Italian skiers were able to return to the ski slopes this Saturday after a very complicated 2020-2021 season, marked by an almost complete closure. And as the industry hopes to recover from nearly two lost years, a spike in cases in the Alpine province bordering Austria underscores how precarious the situation remains.
As expected, snow fell overnight – just in time for opening day – covering the slopes of Plan de Corones in the town of San Vigilio di Marebbe, South Tyrol. Skiers have sometimes come from far away, such as Croatia or the Italian capital Rome, as well as neighboring valleys where the slopes have not yet opened. “I have chills down my spine, because we left the tracks on the infamous March 8, 2020, rushing to Rome because everything was locked“said Monica Meloni, 53, a skier from Rome.”We made the last descent on this track, looking at each other and asking ourselves: “When can we come back?”. It took almost two years “.
Mask and “green-pass”
To ensure the safety of skiers, the Dolomoti Superski network, which brings together 16 ski resorts over nearly 1,200 kilometers of slopes, has launched a skipass integrated into the “green-pass” aimed at guaranteeing access to the ski lifts. These are only open to people who have been vaccinated, healed or have a recent negative test.

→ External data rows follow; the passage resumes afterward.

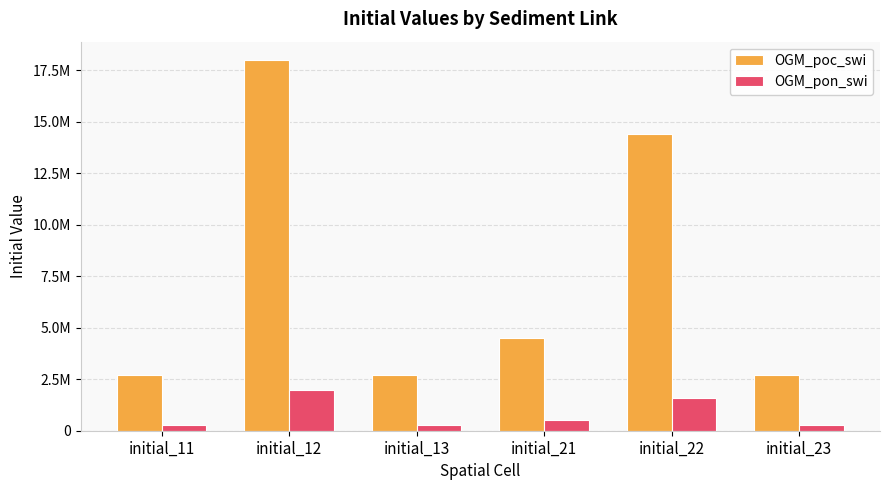

What is the approximate value of OGM_poc_swi at initial_21, to the nearest 100?

4500000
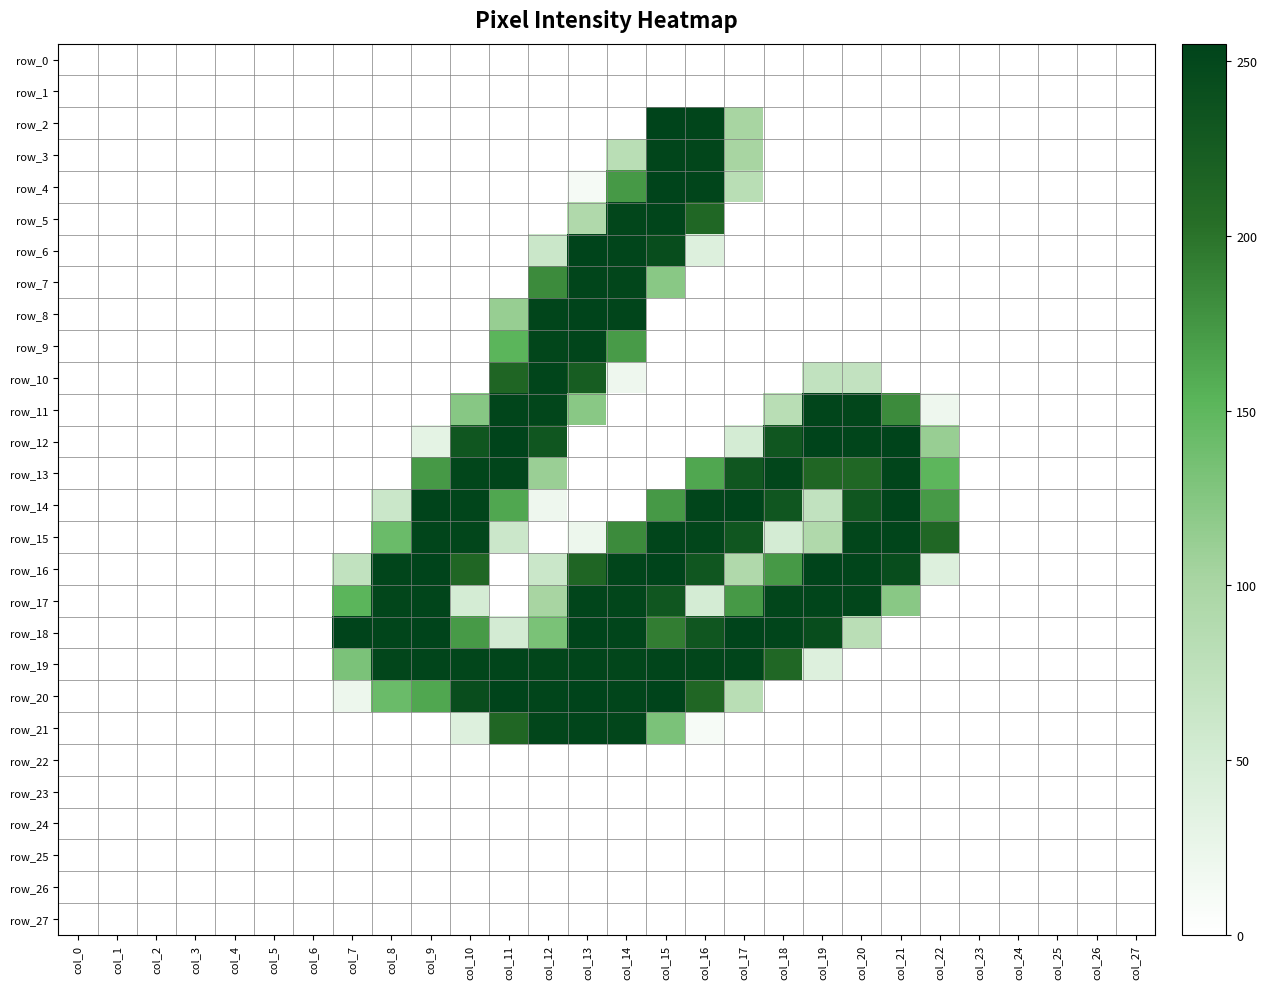

Reading right to left, transcribe all the data shown in this chart.

row_0: col_27=0	col_26=0	col_25=0	col_24=0	col_23=0	col_22=0	col_21=0	col_20=0	col_19=0	col_18=0	col_17=0	col_16=0	col_15=0	col_14=0	col_13=0	col_12=0	col_11=0	col_10=0	col_9=0	col_8=0	col_7=0	col_6=0	col_5=0	col_4=0	col_3=0	col_2=0	col_1=0	col_0=0
row_1: col_27=0	col_26=0	col_25=0	col_24=0	col_23=0	col_22=0	col_21=0	col_20=0	col_19=0	col_18=0	col_17=0	col_16=0	col_15=0	col_14=0	col_13=0	col_12=0	col_11=0	col_10=0	col_9=0	col_8=0	col_7=0	col_6=0	col_5=0	col_4=0	col_3=0	col_2=0	col_1=0	col_0=0
row_2: col_27=0	col_26=0	col_25=0	col_24=0	col_23=0	col_22=0	col_21=0	col_20=0	col_19=0	col_18=0	col_17=102	col_16=253	col_15=254	col_14=0	col_13=0	col_12=0	col_11=0	col_10=0	col_9=0	col_8=0	col_7=0	col_6=0	col_5=0	col_4=0	col_3=0	col_2=0	col_1=0	col_0=0
row_3: col_27=0	col_26=0	col_25=0	col_24=0	col_23=0	col_22=0	col_21=0	col_20=0	col_19=0	col_18=0	col_17=102	col_16=252	col_15=253	col_14=82	col_13=0	col_12=0	col_11=0	col_10=0	col_9=0	col_8=0	col_7=0	col_6=0	col_5=0	col_4=0	col_3=0	col_2=0	col_1=0	col_0=0
row_4: col_27=0	col_26=0	col_25=0	col_24=0	col_23=0	col_22=0	col_21=0	col_20=0	col_19=0	col_18=0	col_17=82	col_16=253	col_15=254	col_14=173	col_13=11	col_12=0	col_11=0	col_10=0	col_9=0	col_8=0	col_7=0	col_6=0	col_5=0	col_4=0	col_3=0	col_2=0	col_1=0	col_0=0
row_5: col_27=0	col_26=0	col_25=0	col_24=0	col_23=0	col_22=0	col_21=0	col_20=0	col_19=0	col_18=0	col_17=0	col_16=212	col_15=253	col_14=252	col_13=92	col_12=0	col_11=0	col_10=0	col_9=0	col_8=0	col_7=0	col_6=0	col_5=0	col_4=0	col_3=0	col_2=0	col_1=0	col_0=0
row_6: col_27=0	col_26=0	col_25=0	col_24=0	col_23=0	col_22=0	col_21=0	col_20=0	col_19=0	col_18=0	col_17=0	col_16=40	col_15=244	col_14=253	col_13=254	col_12=62	col_11=0	col_10=0	col_9=0	col_8=0	col_7=0	col_6=0	col_5=0	col_4=0	col_3=0	col_2=0	col_1=0	col_0=0
row_7: col_27=0	col_26=0	col_25=0	col_24=0	col_23=0	col_22=0	col_21=0	col_20=0	col_19=0	col_18=0	col_17=0	col_16=0	col_15=122	col_14=252	col_13=253	col_12=183	col_11=0	col_10=0	col_9=0	col_8=0	col_7=0	col_6=0	col_5=0	col_4=0	col_3=0	col_2=0	col_1=0	col_0=0
row_8: col_27=0	col_26=0	col_25=0	col_24=0	col_23=0	col_22=0	col_21=0	col_20=0	col_19=0	col_18=0	col_17=0	col_16=0	col_15=0	col_14=253	col_13=254	col_12=253	col_11=113	col_10=0	col_9=0	col_8=0	col_7=0	col_6=0	col_5=0	col_4=0	col_3=0	col_2=0	col_1=0	col_0=0
row_9: col_27=0	col_26=0	col_25=0	col_24=0	col_23=0	col_22=0	col_21=0	col_20=0	col_19=0	col_18=0	col_17=0	col_16=0	col_15=0	col_14=171	col_13=253	col_12=252	col_11=152	col_10=0	col_9=0	col_8=0	col_7=0	col_6=0	col_5=0	col_4=0	col_3=0	col_2=0	col_1=0	col_0=0
row_10: col_27=0	col_26=0	col_25=0	col_24=0	col_23=0	col_22=0	col_21=0	col_20=71	col_19=72	col_18=0	col_17=0	col_16=0	col_15=0	col_14=20	col_13=224	col_12=253	col_11=214	col_10=0	col_9=0	col_8=0	col_7=0	col_6=0	col_5=0	col_4=0	col_3=0	col_2=0	col_1=0	col_0=0
row_11: col_27=0	col_26=0	col_25=0	col_24=0	col_23=0	col_22=20	col_21=183	col_20=252	col_19=253	col_18=82	col_17=0	col_16=0	col_15=0	col_14=0	col_13=122	col_12=252	col_11=253	col_10=123	col_9=0	col_8=0	col_7=0	col_6=0	col_5=0	col_4=0	col_3=0	col_2=0	col_1=0	col_0=0
row_12: col_27=0	col_26=0	col_25=0	col_24=0	col_23=0	col_22=112	col_21=254	col_20=253	col_19=254	col_18=233	col_17=51	col_16=0	col_15=0	col_14=0	col_13=0	col_12=233	col_11=254	col_10=233	col_9=31	col_8=0	col_7=0	col_6=0	col_5=0	col_4=0	col_3=0	col_2=0	col_1=0	col_0=0
row_13: col_27=0	col_26=0	col_25=0	col_24=0	col_23=0	col_22=151	col_21=253	col_20=212	col_19=213	col_18=252	col_17=233	col_16=163	col_15=0	col_14=0	col_13=0	col_12=111	col_11=253	col_10=252	col_9=173	col_8=0	col_7=0	col_6=0	col_5=0	col_4=0	col_3=0	col_2=0	col_1=0	col_0=0
row_14: col_27=0	col_26=0	col_25=0	col_24=0	col_23=0	col_22=172	col_21=254	col_20=233	col_19=72	col_18=233	col_17=254	col_16=253	col_15=173	col_14=0	col_13=0	col_12=20	col_11=163	col_10=253	col_9=254	col_8=62	col_7=0	col_6=0	col_5=0	col_4=0	col_3=0	col_2=0	col_1=0	col_0=0
row_15: col_27=0	col_26=0	col_25=0	col_24=0	col_23=0	col_22=212	col_21=253	col_20=252	col_19=92	col_18=50	col_17=233	col_16=252	col_15=253	col_14=183	col_13=21	col_12=0	col_11=61	col_10=252	col_9=253	col_8=142	col_7=0	col_6=0	col_5=0	col_4=0	col_3=0	col_2=0	col_1=0	col_0=0
row_16: col_27=0	col_26=0	col_25=0	col_24=0	col_23=0	col_22=40	col_21=244	col_20=253	col_19=254	col_18=173	col_17=92	col_16=233	col_15=254	col_14=253	col_13=214	col_12=62	col_11=0	col_10=213	col_9=254	col_8=253	col_7=72	col_6=0	col_5=0	col_4=0	col_3=0	col_2=0	col_1=0	col_0=0
row_17: col_27=0	col_26=0	col_25=0	col_24=0	col_23=0	col_22=0	col_21=122	col_20=252	col_19=253	col_18=252	col_17=173	col_16=50	col_15=233	col_14=252	col_13=253	col_12=102	col_11=0	col_10=50	col_9=253	col_8=252	col_7=152	col_6=0	col_5=0	col_4=0	col_3=0	col_2=0	col_1=0	col_0=0
row_18: col_27=0	col_26=0	col_25=0	col_24=0	col_23=0	col_22=0	col_21=0	col_20=81	col_19=244	col_18=253	col_17=254	col_16=233	col_15=193	col_14=253	col_13=254	col_12=132	col_11=52	col_10=172	col_9=255	col_8=253	col_7=255	col_6=0	col_5=0	col_4=0	col_3=0	col_2=0	col_1=0	col_0=0
row_19: col_27=0	col_26=0	col_25=0	col_24=0	col_23=0	col_22=0	col_21=0	col_20=0	col_19=40	col_18=212	col_17=253	col_16=252	col_15=253	col_14=252	col_13=253	col_12=252	col_11=253	col_10=252	col_9=253	col_8=252	col_7=131	col_6=0	col_5=0	col_4=0	col_3=0	col_2=0	col_1=0	col_0=0
row_20: col_27=0	col_26=0	col_25=0	col_24=0	col_23=0	col_22=0	col_21=0	col_20=0	col_19=0	col_18=0	col_17=82	col_16=213	col_15=254	col_14=253	col_13=254	col_12=253	col_11=254	col_10=243	col_9=163	col_8=142	col_7=21	col_6=0	col_5=0	col_4=0	col_3=0	col_2=0	col_1=0	col_0=0
row_21: col_27=0	col_26=0	col_25=0	col_24=0	col_23=0	col_22=0	col_21=0	col_20=0	col_19=0	col_18=0	col_17=0	col_16=10	col_15=131	col_14=252	col_13=253	col_12=252	col_11=213	col_10=40	col_9=0	col_8=0	col_7=0	col_6=0	col_5=0	col_4=0	col_3=0	col_2=0	col_1=0	col_0=0
row_22: col_27=0	col_26=0	col_25=0	col_24=0	col_23=0	col_22=0	col_21=0	col_20=0	col_19=0	col_18=0	col_17=0	col_16=0	col_15=0	col_14=0	col_13=0	col_12=0	col_11=0	col_10=0	col_9=0	col_8=0	col_7=0	col_6=0	col_5=0	col_4=0	col_3=0	col_2=0	col_1=0	col_0=0
row_23: col_27=0	col_26=0	col_25=0	col_24=0	col_23=0	col_22=0	col_21=0	col_20=0	col_19=0	col_18=0	col_17=0	col_16=0	col_15=0	col_14=0	col_13=0	col_12=0	col_11=0	col_10=0	col_9=0	col_8=0	col_7=0	col_6=0	col_5=0	col_4=0	col_3=0	col_2=0	col_1=0	col_0=0
row_24: col_27=0	col_26=0	col_25=0	col_24=0	col_23=0	col_22=0	col_21=0	col_20=0	col_19=0	col_18=0	col_17=0	col_16=0	col_15=0	col_14=0	col_13=0	col_12=0	col_11=0	col_10=0	col_9=0	col_8=0	col_7=0	col_6=0	col_5=0	col_4=0	col_3=0	col_2=0	col_1=0	col_0=0
row_25: col_27=0	col_26=0	col_25=0	col_24=0	col_23=0	col_22=0	col_21=0	col_20=0	col_19=0	col_18=0	col_17=0	col_16=0	col_15=0	col_14=0	col_13=0	col_12=0	col_11=0	col_10=0	col_9=0	col_8=0	col_7=0	col_6=0	col_5=0	col_4=0	col_3=0	col_2=0	col_1=0	col_0=0
row_26: col_27=0	col_26=0	col_25=0	col_24=0	col_23=0	col_22=0	col_21=0	col_20=0	col_19=0	col_18=0	col_17=0	col_16=0	col_15=0	col_14=0	col_13=0	col_12=0	col_11=0	col_10=0	col_9=0	col_8=0	col_7=0	col_6=0	col_5=0	col_4=0	col_3=0	col_2=0	col_1=0	col_0=0
row_27: col_27=0	col_26=0	col_25=0	col_24=0	col_23=0	col_22=0	col_21=0	col_20=0	col_19=0	col_18=0	col_17=0	col_16=0	col_15=0	col_14=0	col_13=0	col_12=0	col_11=0	col_10=0	col_9=0	col_8=0	col_7=0	col_6=0	col_5=0	col_4=0	col_3=0	col_2=0	col_1=0	col_0=0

“The fear of another lockdown is always present, especially in winter“said Zeno Kastlunger, vice president of Dolomiti Superski.”But I think what’s important is to use the weapons we have: get vaccinated, obey the rules, use the green pass to its full potential, and I think by doing that we could potentially managing the season without a lockdown, but we’re all aware that it can happen, and if it does, it will be for a bigger purpose. “
Skiers are also required to wear masks on ski lifts – whether open chairlifts or closed cable cars – and to maintain a social distance of one meter in queues. For the descent, however, no need for masks.
This year, France and Switzerland impose the wearing of a mask and social distancing in the resorts, while Austria limits the practice of skiing to people who have been vaccinated or cured. The German region of Bavaria, for its part, requires a negative test for all skiers, even those who have been vaccinated.